I just thought I would add to the community and stop being so anti-social... so um, I don't have ANY before pictures of me. They've either been deleted or lost in the harddrives of various computers that I've used in the past 3 years. I've never actually been picture-friendly, as I always knew something was missing about me. I always HATED seeing myself in pictures that my mom took. If you left me alone with them in a small room and one lighter, they would be burned to a crisp by the time you came back. I hated myself that much. Now... it's a little more manageable, I guess.
So, since I can't provide a before picture, I'll just try to describe what I looked like right before I figured things out. Which would help narrow it down because I have been through so many changes and styles, aesthetically. Not that anyone would particularly care without photos... but, ya, anyway. I was a lot heavier then, since I was exercising a LOT about every day. I was thin but athletic, and I weighed roughly 170 lbs at 5 feet 7 inches. I was going through an identity crisis phase so I decided to cut my hair down to about a half an inch. Regardless, it helped add to the "bad boy, super male, punker kid" look I was trying to pull off. Which never worked well at all, for obvious reasons. In other words, it went HORRIBLY. I cannot even begin to describe how badly I was acting, trying to be someone else -- the very thing in males that I find attractive. Doh.
I've been on HRT for about... 7 months now? I now weigh approximately 140-145lbs, still the same height of course. Still feeling... not all there, body wise -- of course.

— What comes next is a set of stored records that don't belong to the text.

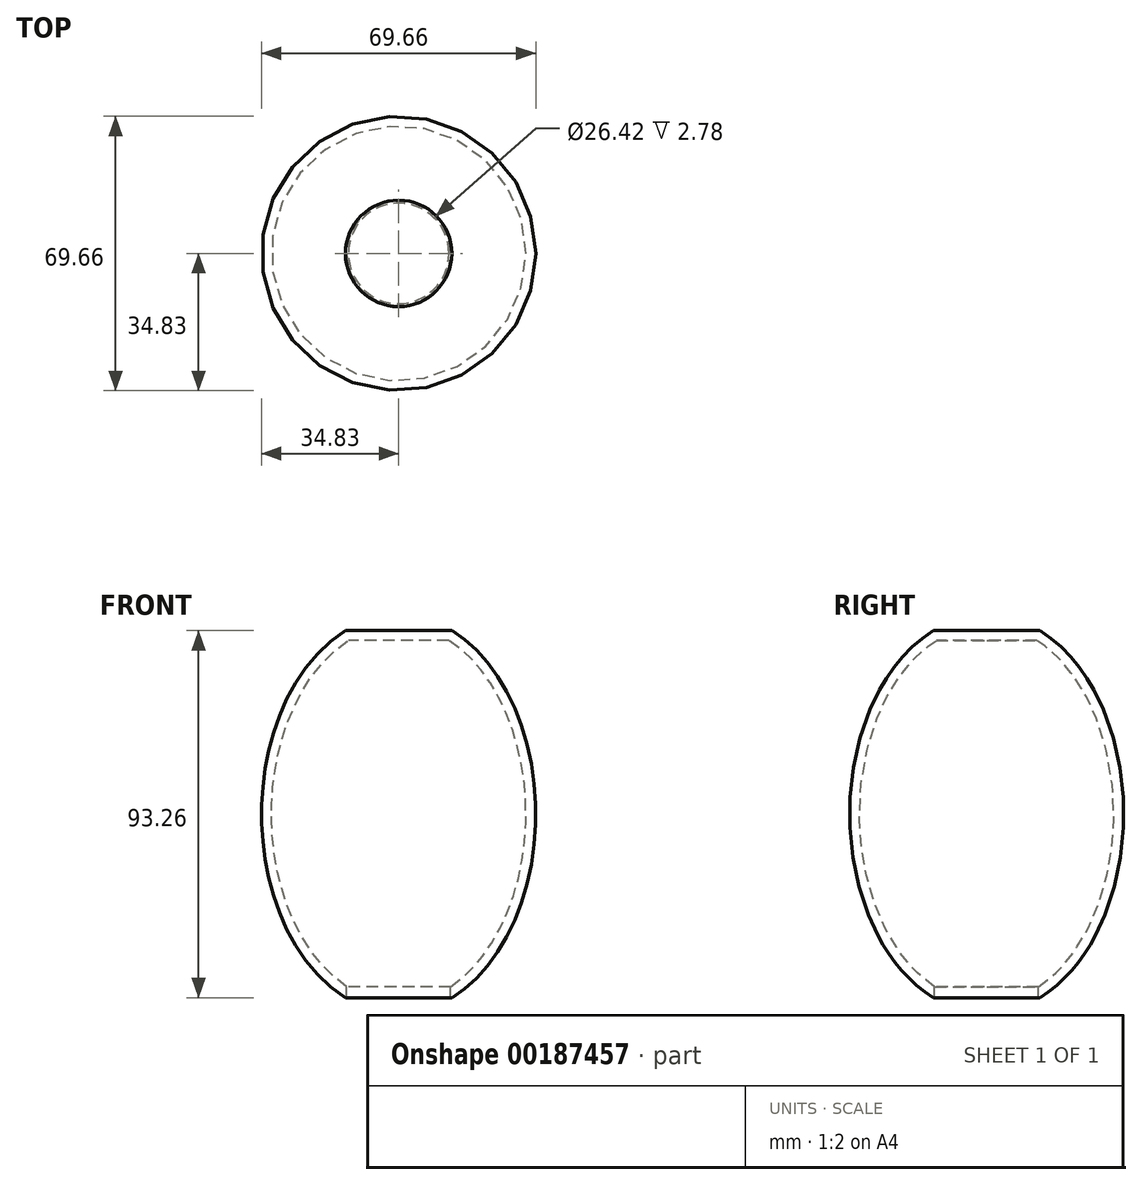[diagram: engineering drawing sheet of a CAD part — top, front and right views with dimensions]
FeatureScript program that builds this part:
annotation { "Feature Type Name" : "Feature", "Feature Type Description" : "" }
export const myFeature = defineFeature(function(context is Context, id is Id, definition is map)
    precondition{}
    {
        {
            var Q0;
            Q0=qCreatedBy(makeId("Front.planeOp"),FACE);
            var sketch = newSketch(context, id + "F5", { "sketchPlane" : qUnion([Q0])});
            skEllipticalArc(sketch, "E0", {});
            skLineSegment(sketch, "E1", {"start": v(13.5, 95.56) * mm, "end": v(13.5, -81.39) * mm, "construction": true});
            skLineSegment(sketch, "E2", {"start": v(0, 164) * mm, "end": v(0, -113.4) * mm, "construction": true});
            skLineSegment(sketch, "E3", {"start": v(13.5, 46.63) * mm, "end": v(0, 46.63) * mm});
            skLineSegment(sketch, "E4", {"start": v(13.5, -46.63) * mm, "end": v(0, -46.63) * mm});
            skLineSegment(sketch, "E5", {"start": v(0, 46.63) * mm, "end": v(0, -46.63) * mm});
            skLineSegment(sketch, "E6", {"start": v(117.42, 0) * mm, "end": v(-109.25, 0) * mm, "construction": true});
            const initialGuessFhwqy9MbNPFYpeewh_0  = {"E0": [0, 0, 0, -1, 0.05059319734573364, 0.03482891904376659, 0.39820496377943915, 2.7433876898103544]};
            skSetInitialGuess(sketch, initialGuessFhwqy9MbNPFYpeewh_0);
            skSolve(sketch);
        }
        {
            var Q0;
            Q0=makeQuery(id+"F5.imprint","IMPRINT",FACE,{"disambiguationData":[TD([[makeQuery(id+"F5.imprint","IMPRINT",EDGE,{"derivedFrom":sQuery(id+"F5.wireOp",EDGE,"E0")}),1.0]])]});
            var Q1;
            Q1=sQuery(id+"F5.wireOp",EDGE,"E2");
            revolve(context, id + "F0", {"entities" : qUnion([Q0]), "axis" : qUnion([Q1]), "revolveType" : RevolveType.FULL});
        }
        {
            var Q0;
            Q0=makeQuery(id+"F0.opRevolve","SWEPT_FACE",FACE,{"disambiguationData":[OSD([sQuery(id+"F5.wireOp",EDGE,"E0")])]});
            var Q1;
            Q1=makeQuery(id+"F0.opRevolve","SWEPT_BODY",BODY,{"disambiguationData":[OSD([sQuery(id+"F5.wireOp",EDGE,"E0"),sQuery(id+"F5.wireOp",EDGE,"E3"),sQuery(id+"F5.wireOp",EDGE,"E4"),sQuery(id+"F5.wireOp",EDGE,"E5")])]});
            shell(context, id + "F1", {"isHollow" : true, "entities" : qUnion([Q0]), "parts" : qUnion([Q1]), "thickness" : 2.5 * mm});
        }
        {
            var Q0;
            Q0=qCreatedBy(makeId("Top.planeOp"),FACE);
            var sketch = newSketch(context, id + "F2", { "sketchPlane" : qUnion([Q0])});
            skCircle(sketch, "E7", {"center": v(0, 0) * mm, "radius": 13.21 * mm});
            skSolve(sketch);
        }
        {
            var Q0;
            Q0 = qSketchRegion(id + "F2", true);
            extrude(context, id + "F3", {"entities" : qUnion([Q0]), "operationType" : NewBodyOperationType.REMOVE, "oppositeDirection" : true, "depth" : 74.17 * mm, "hasSecondDirection" : true, "secondDirectionOppositeDirection" : false, "secondDirectionDepth" : 25 * mm});
        }
    });
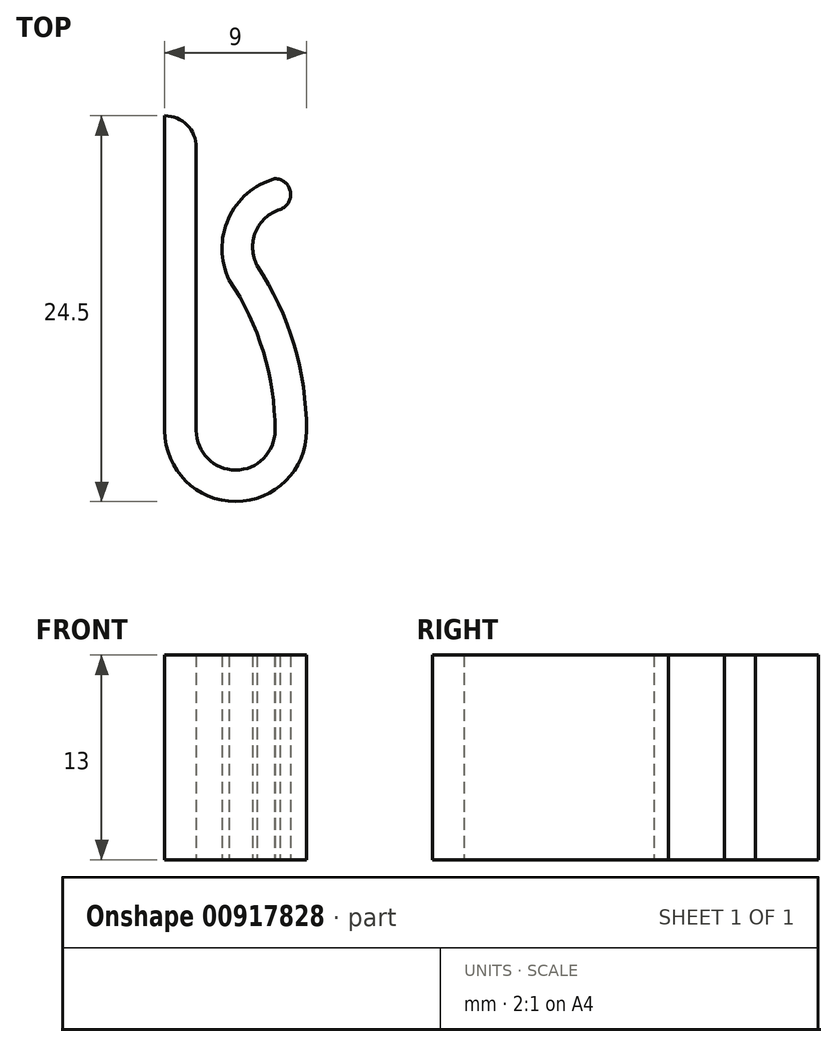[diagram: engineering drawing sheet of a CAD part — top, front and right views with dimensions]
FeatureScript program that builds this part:
annotation { "Feature Type Name" : "Feature", "Feature Type Description" : "" }
export const myFeature = defineFeature(function(context is Context, id is Id, definition is map)
    precondition{}
    {
        {
            var Q0;
            Q0=qCreatedBy(makeId("Top.planeOp"),FACE);
            var sketch = newSketch(context, id + "F0", { "sketchPlane" : qUnion([Q0])});
            skLineSegment(sketch, "E0.top", {"start": v(0, 24.5) * mm, "end": v(-2, 24.5) * mm});
            skLineSegment(sketch, "E0.right", {"start": v(-2, 4.5) * mm, "end": v(-2, 24.5) * mm});
            skArc(sketch, "E1", {"start": v(0, 4.5) * mm, "mid": v(2.5, 2) * mm, "end": v(5, 4.5) * mm});
            skArc(sketch, "E2.trimOffspring", {"start": v(-2, 4.5) * mm, "mid": v(2.5, 0) * mm, "end": v(7, 4.5) * mm});
            skLineSegment(sketch, "E3.trimOffspring", {"start": v(0, 4.5) * mm, "end": v(0, 10) * mm});
            skLineSegment(sketch, "E4.trimOffspring", {"start": v(0, 4.5) * mm, "end": v(0, 24.5) * mm});
            skPoint(sketch, "E5.right.start.orphan", {"position": v(5, 0) * mm});
            skLineSegment(sketch, "E6", {"start": v(-2, 4.5) * mm, "end": v(12.24, 4.5) * mm, "construction": true});
            skLineSegment(sketch, "E7", {"start": v(-7.5, 14.5) * mm, "end": v(17.5, 14.5) * mm, "construction": true});
            skArc(sketch, "E8", {"start": v(2, 14.5) * mm, "mid": v(2.06, 14.15) * mm, "end": v(2.25, 13.84) * mm});
            skLineSegment(sketch, "E9", {"start": v(-7.5, 19.5) * mm, "end": v(17.5, 19.5) * mm, "construction": true});
            skArc(sketch, "E10", {"start": v(5.29, 18.54) * mm, "mid": v(5.89, 19.96) * mm, "end": v(4.38, 20.28) * mm});
            skArc(sketch, "E11", {"start": v(5, 4.5) * mm, "mid": v(4.26, 9.5) * mm, "end": v(2.1, 14.07) * mm});
            skArc(sketch, "E12", {"start": v(7, 4.5) * mm, "mid": v(6.2, 9.97) * mm, "end": v(3.87, 14.99) * mm});
            skArc(sketch, "E13", {"start": v(4.99, 20.5) * mm, "mid": v(2.04, 17.96) * mm, "end": v(2.1, 14.07) * mm});
            skArc(sketch, "E14", {"start": v(5.33, 18.56) * mm, "mid": v(3.76, 17.11) * mm, "end": v(3.87, 14.99) * mm});
            skArc(sketch, "E15.trimOffspring", {"start": v(4, 14.5) * mm, "mid": v(3.97, 14.75) * mm, "end": v(3.87, 14.99) * mm});
            skSolve(sketch);
        }
        {
            var Q0;
            {var subQ5=sQuery(id+"F0.wireOp",EDGE,"E0.top");Q0=makeQuery(id+"F0.imprint","IMPRINT",FACE,{"disambiguationData":[TD([[makeQuery(id+"F0.imprint","IMPRINT",EDGE,{"derivedFrom":subQ5}),1.0]])]});}
            extrude(context, id + "F1", {"entities" : qUnion([Q0]), "depth" : 13 * mm, "offsetDistance" : 25 * mm});
        }
        {
            var Q0;
            Q0=makeQuery(id+"F1.opExtrude","SWEPT_EDGE",EDGE,{"disambiguationData":[OSD([sQuery(id+"F0.wireOp",EDGE,"E0.top"),sQuery(id+"F0.wireOp",EDGE,"E4.trimOffspring")])]});
            fillet(context, id + "F2", {"entities" : qUnion([Q0]), "radius" : 2 * mm, "tangentPropagation" : true, "allowEdgeOverflow" : false});
        }
    });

Here's a picture, that I'm not very proud of, so please bear with me:

Yeeeeah... as you can tell, this was taken by my phone, so the quality is, well, bad. I chose it, though, because it kind of highlights a point in my transition where changes in my body are actually visible. I also chose it because it's rather blurry and that comforts me because I think it buffs out the acne and crud that I tried so hard to conceal... LOL! So, when I'm feeling more confident, I may return... to torture you all with my really long posts, with lots and lots of words.